*** Block opens ***

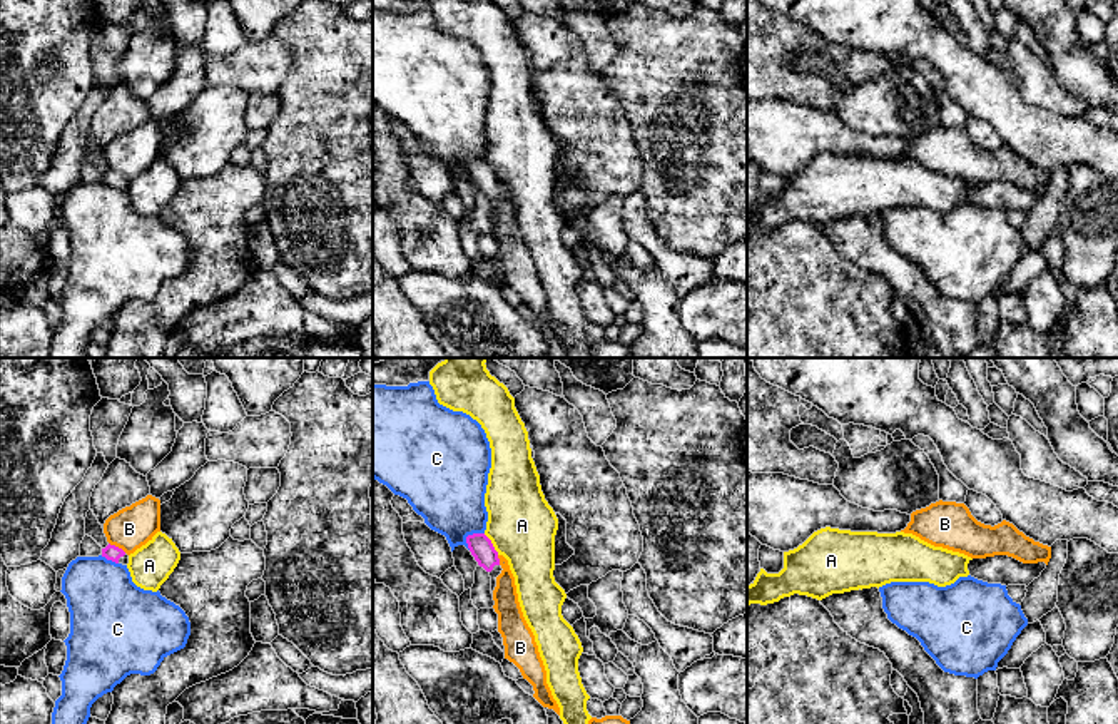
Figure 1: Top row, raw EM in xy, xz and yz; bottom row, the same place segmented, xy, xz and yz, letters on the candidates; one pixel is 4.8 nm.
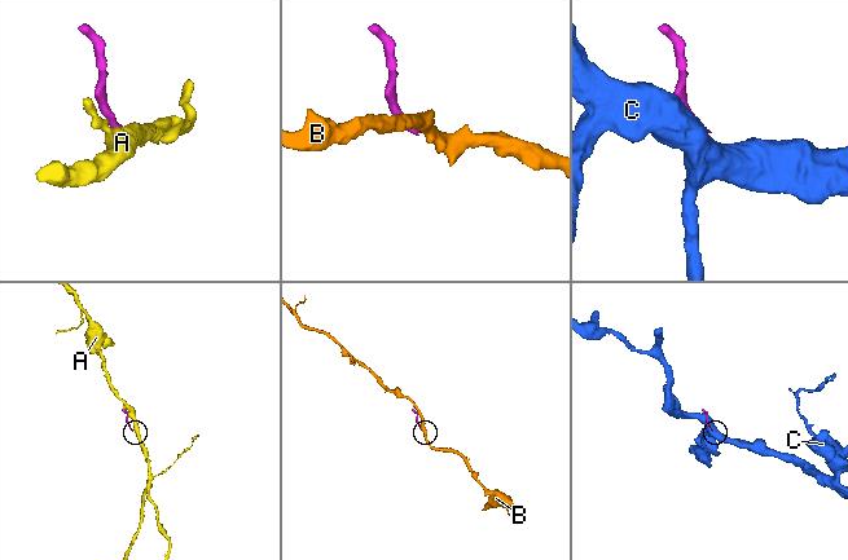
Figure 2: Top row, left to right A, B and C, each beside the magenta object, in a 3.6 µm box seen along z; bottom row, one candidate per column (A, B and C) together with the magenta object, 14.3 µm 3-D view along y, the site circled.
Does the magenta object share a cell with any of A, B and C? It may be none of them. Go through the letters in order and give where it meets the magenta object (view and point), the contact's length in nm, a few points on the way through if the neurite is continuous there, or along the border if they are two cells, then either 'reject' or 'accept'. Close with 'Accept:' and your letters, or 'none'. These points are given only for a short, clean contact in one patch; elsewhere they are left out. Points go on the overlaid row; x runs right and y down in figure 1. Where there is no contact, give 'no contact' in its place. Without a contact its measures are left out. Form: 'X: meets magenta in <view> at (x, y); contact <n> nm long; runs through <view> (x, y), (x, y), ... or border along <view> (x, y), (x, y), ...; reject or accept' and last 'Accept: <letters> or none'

*** Block closes ***
*** Block opens ***

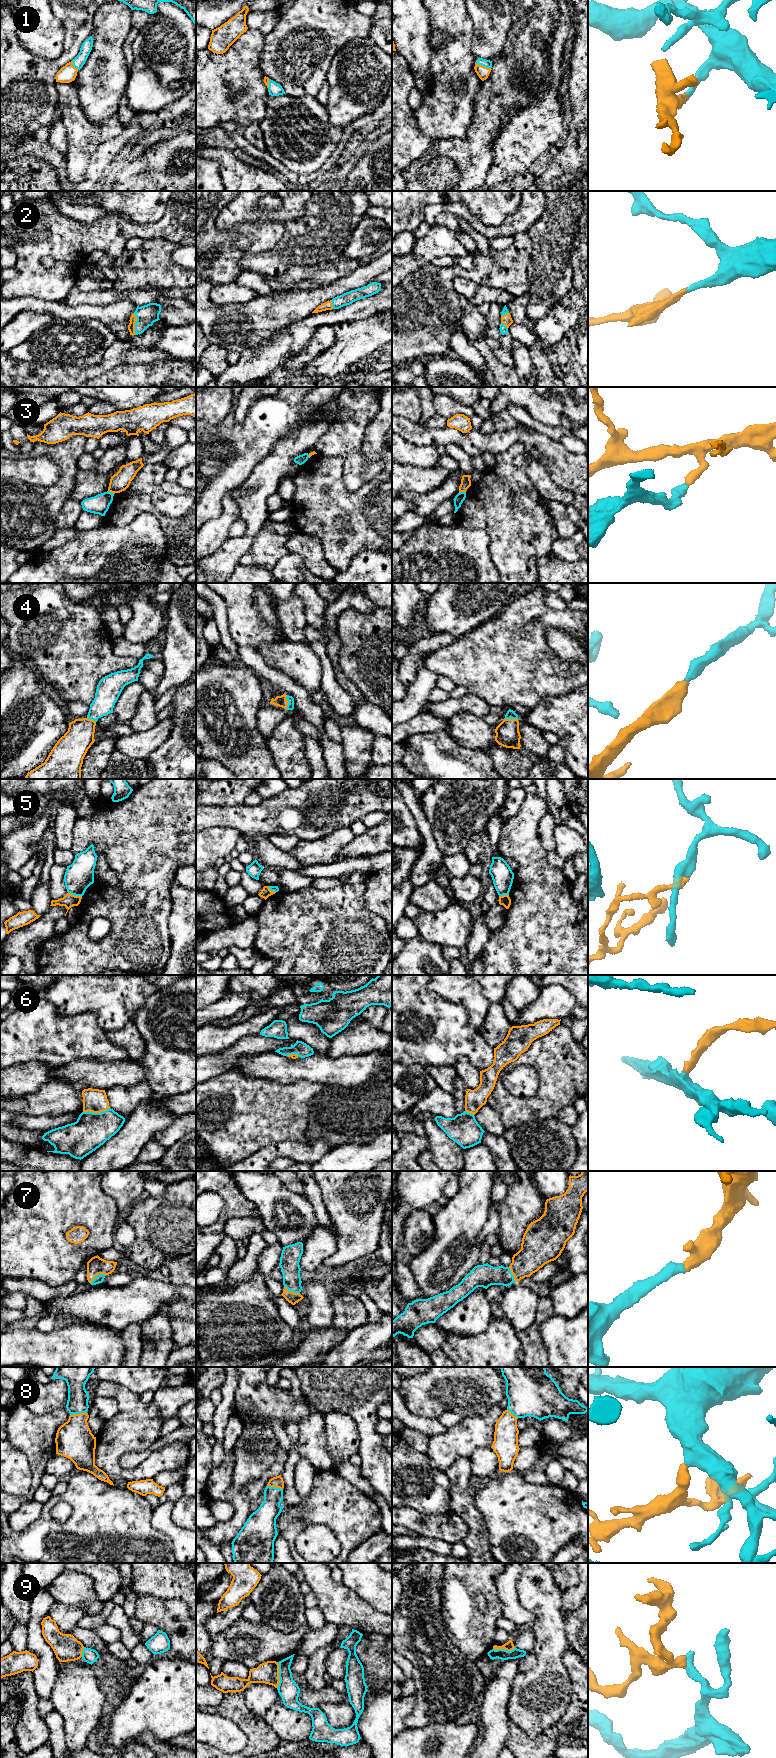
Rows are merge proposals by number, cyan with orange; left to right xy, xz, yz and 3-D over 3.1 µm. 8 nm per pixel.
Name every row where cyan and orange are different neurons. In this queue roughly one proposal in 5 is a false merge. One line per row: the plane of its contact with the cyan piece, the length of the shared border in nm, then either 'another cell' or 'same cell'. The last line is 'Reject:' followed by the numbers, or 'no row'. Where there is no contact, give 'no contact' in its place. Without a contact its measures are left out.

*** Block closes ***
*** Block opens ***

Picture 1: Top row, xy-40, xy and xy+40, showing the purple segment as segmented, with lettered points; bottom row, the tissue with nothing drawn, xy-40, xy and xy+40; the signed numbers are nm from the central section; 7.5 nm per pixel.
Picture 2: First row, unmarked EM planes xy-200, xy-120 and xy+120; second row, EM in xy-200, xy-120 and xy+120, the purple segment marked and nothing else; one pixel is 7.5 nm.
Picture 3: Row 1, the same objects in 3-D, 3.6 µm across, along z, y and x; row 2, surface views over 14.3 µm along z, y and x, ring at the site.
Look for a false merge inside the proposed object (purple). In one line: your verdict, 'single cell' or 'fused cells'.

*** Block closes ***

Assignment → Could you copy every line from the records that has "place" in it?

Answer to the exercise →
Figure 1: Top row, raw EM in xy, xz and yz; bottom row, the same place segmented, xy, xz and yz, letters on the candidates; one pixel is 4.8 nm.
Does the magenta object share a cell with any of A, B and C? It may be none of them. Go through the letters in order and give where it meets the magenta object (view and point), the contact's length in nm, a few points on the way through if the neurite is continuous there, or along the border if they are two cells, then either 'reject' or 'accept'. Close with 'Accept:' and your letters, or 'none'. These points are given only for a short, clean contact in one patch; elsewhere they are left out. Points go on the overlaid row; x runs right and y down in figure 1. Where there is no contact, give 'no contact' in its place. Without a contact its measures are left out. Form: 'X: meets magenta in <view> at (x, y); contact <n> nm long; runs through <view> (x, y), (x, y), ... or border along <view> (x, y), (x, y), ...; reject or accept' and last 'Accept: <letters> or none'
Name every row where cyan and orange are different neurons. In this queue roughly one proposal in 5 is a false merge. One line per row: the plane of its contact with the cyan piece, the length of the shared border in nm, then either 'another cell' or 'same cell'. The last line is 'Reject:' followed by the numbers, or 'no row'. Where there is no contact, give 'no contact' in its place. Without a contact its measures are left out.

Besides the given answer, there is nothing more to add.